Constat 1 : recréer une adresse forte pour un patrimoine unique
Vis-à-vis de patrimoines souvent exceptionnels, le projet doit permettre de transformer un lieu très connoté, et lié à des affects profonds des citoyens (lieux de vie, de maladie, de mort), en une nouvelle destination urbaine.
Or les sites hospitaliers sont à beaucoup d’égards très singuliers. Les hôpitaux cumulent des facteurs techniques (réseaux, pollutions, diversité de typologies bâtimentaires, etc.), politiques (rapport au patrimoine, au service public, à la santé), fonciers (AOT ou des frontières floues entre domaines publics et hospitaliers), organisationnels (gouvernances, imbrications / organisation de services internes et externes à l’hôpital), etc. avec un niveau de complexité plus rarement atteint pour d’autres types de patrimoines.

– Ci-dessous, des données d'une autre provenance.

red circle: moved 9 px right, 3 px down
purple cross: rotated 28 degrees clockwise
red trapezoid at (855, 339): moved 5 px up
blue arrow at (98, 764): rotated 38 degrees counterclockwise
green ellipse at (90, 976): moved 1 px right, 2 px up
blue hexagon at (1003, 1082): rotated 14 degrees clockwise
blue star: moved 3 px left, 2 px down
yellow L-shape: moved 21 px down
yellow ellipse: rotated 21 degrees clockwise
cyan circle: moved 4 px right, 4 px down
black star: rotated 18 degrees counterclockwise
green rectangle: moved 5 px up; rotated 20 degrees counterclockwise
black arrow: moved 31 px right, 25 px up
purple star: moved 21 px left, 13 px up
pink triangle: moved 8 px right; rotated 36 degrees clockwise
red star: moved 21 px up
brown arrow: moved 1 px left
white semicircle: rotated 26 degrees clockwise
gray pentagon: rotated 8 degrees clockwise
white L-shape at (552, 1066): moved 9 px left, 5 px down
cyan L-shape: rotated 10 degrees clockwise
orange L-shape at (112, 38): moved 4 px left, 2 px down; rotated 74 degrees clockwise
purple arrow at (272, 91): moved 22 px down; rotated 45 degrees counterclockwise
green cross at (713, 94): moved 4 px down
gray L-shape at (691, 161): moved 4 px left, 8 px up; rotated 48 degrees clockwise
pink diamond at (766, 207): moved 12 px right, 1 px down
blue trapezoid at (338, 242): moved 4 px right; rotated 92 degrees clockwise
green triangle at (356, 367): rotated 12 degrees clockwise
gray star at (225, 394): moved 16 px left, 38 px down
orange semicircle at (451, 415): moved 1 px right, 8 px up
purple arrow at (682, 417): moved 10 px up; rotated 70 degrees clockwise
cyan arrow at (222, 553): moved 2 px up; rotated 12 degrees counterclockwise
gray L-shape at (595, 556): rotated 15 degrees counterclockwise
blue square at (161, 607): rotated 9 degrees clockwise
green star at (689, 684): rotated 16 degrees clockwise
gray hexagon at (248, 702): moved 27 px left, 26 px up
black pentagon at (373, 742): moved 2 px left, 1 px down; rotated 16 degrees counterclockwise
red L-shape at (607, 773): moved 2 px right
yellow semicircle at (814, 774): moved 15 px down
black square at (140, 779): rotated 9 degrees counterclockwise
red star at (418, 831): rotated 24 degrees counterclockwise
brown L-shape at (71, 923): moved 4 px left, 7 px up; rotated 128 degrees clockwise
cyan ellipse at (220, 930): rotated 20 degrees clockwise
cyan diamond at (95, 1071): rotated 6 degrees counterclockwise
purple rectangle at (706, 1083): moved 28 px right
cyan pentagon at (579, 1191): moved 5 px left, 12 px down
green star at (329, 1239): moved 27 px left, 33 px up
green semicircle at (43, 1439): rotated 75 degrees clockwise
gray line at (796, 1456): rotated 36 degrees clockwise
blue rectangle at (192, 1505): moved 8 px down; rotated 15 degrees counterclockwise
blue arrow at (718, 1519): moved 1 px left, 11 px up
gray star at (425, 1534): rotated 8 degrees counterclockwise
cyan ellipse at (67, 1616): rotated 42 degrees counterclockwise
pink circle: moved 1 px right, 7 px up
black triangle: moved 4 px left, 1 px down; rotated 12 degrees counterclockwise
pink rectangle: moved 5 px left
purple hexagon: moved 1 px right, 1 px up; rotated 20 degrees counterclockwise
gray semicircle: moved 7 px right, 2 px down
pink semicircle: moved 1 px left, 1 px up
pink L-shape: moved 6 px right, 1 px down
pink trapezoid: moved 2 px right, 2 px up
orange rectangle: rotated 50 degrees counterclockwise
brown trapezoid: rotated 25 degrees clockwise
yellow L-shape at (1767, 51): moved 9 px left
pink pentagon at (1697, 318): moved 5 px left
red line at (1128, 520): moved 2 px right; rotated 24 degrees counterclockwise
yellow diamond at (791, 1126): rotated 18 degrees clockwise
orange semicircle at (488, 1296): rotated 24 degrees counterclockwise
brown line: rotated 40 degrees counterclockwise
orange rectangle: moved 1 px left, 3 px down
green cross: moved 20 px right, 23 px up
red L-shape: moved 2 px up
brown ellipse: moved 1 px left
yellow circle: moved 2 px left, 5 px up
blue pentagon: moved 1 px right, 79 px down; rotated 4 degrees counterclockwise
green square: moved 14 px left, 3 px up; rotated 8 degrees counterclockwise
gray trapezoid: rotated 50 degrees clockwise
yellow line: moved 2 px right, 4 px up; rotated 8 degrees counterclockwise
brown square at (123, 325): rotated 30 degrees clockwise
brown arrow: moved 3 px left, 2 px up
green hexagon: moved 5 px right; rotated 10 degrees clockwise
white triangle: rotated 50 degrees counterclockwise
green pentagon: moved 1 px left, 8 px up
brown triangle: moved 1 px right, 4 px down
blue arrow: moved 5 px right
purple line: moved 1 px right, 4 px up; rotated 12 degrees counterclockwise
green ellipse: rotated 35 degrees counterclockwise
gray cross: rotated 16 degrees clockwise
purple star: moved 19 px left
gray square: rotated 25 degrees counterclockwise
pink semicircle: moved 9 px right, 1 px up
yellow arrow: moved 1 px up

Les hôpitaux ont aussi un caractère très urbain : ils ont un statut mixte, hybride entre public et privé. Public parce qu’équipements majeurs du territoire, souvent visibles, avec une échelle importante, impossibles à traverser. Mais également privé car jamais totalement accessibles aux citoyens, en général avec un contrôle à l’entrée, des lieux qui doivent rester calmes, empreints de discrétion ; et qui souvent ressemblent à des labyrinthes pour ceux qui n’y travaillent pas quotidiennement.
Aussi, qu’il s’agisse d’un hôtel-Dieu ou de bâtiments moins remarquables, plus modernes (bien que pour certains amateurs d’architecture, cela puisse se discuter), la transformation d’un patrimoine hospitalier en « autre chose » n’est pas anodine. Et le programme d’après doit être à la hauteur de la complexité de cette transformation et de ce passé.
En effet, il s’agit souvent de plusieurs milliers de mètres carrés à transformer, soit la « mise sur le marché » d’un nouveau quartier. Dans des contextes urbains mêmes dynamiques, cet apport d’offre foncière et immobilière doit pouvoir être absorbé. Aussi, pour convaincre et motiver les opérateurs, le programme urbain et la méthode de valorisation doivent-ils être exceptionnels pour compenser la difficulté (et les coûts) de cette transformation.
Dans ce cadre, les stratégies divergent, avec plus ou moins de réussite. Quelle part donner à ce programme exceptionnel ? Comment « remplir » sans créer à nouveau des frontières au sein du futur quartier et sans non plus « banaliser » ? L’équilibre est difficile à trouver. A Lyon, l’hôpital Debrousse a été reconverti en un parc résidentiel de très haut standing, valorisant le patrimoine architectural et paysager ; quelques logements sociaux ont également été intégrés, dans un programme globalement peu urbain.
Cette nouvelle destination peut aussi rester connectée à la santé ou plus largement à l’inclusivité. C’est de plus en plus le choix réalisé par les centres hospitaliers, face à la raréfaction des moyens dédiés à la santé et sa dépriorisation des politiques publiques. On voit ainsi des hôpitaux faire le choix d’un redéveloppement maîtrisé autour de la formation, de l’hospitalité inclusive (résidence intergénérationnelle, résidence pour séniors autonomes), des activités médicosociales (implantation de professionnels libéraux, centre de soins de suite, EHPAD…), l’économie liée à la santé (village de start-up, pépinières d’entreprises, tertiaire technologique : laboratoires, R&D, etc.). Et de manière générale, une préoccupation pour que le futur site soit intégré à la ville et respectueux de l’environnement.